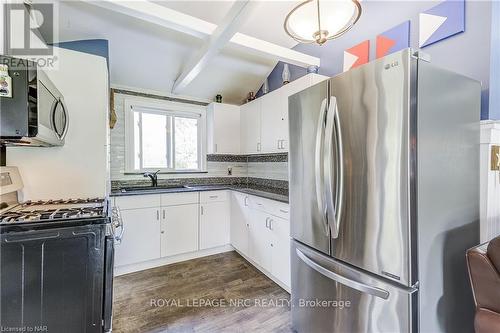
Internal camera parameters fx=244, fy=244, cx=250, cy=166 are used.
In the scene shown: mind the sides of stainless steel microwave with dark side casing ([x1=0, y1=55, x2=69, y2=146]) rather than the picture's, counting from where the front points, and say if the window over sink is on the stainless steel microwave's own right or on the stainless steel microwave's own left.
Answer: on the stainless steel microwave's own left

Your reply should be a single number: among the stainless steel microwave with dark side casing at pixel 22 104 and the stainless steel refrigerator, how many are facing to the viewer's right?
1

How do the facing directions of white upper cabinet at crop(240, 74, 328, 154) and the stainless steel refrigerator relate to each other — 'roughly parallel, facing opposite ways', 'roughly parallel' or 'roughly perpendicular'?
roughly parallel

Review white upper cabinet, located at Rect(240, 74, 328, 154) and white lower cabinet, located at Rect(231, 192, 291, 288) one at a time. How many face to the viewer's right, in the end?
0

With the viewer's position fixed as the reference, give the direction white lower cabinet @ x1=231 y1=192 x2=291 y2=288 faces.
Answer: facing the viewer and to the left of the viewer

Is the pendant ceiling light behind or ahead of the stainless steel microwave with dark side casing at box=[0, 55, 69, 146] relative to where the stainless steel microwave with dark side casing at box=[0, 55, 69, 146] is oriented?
ahead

______

▶ **Task goal**: Repeat the lines above verbatim, starting at the line that contains "Is the pendant" and ending with the final line.

▶ **Task solution**:
Is the pendant ceiling light behind or ahead of the stainless steel microwave with dark side casing at box=[0, 55, 69, 146] relative to where the stainless steel microwave with dark side casing at box=[0, 55, 69, 146] is oriented?
ahead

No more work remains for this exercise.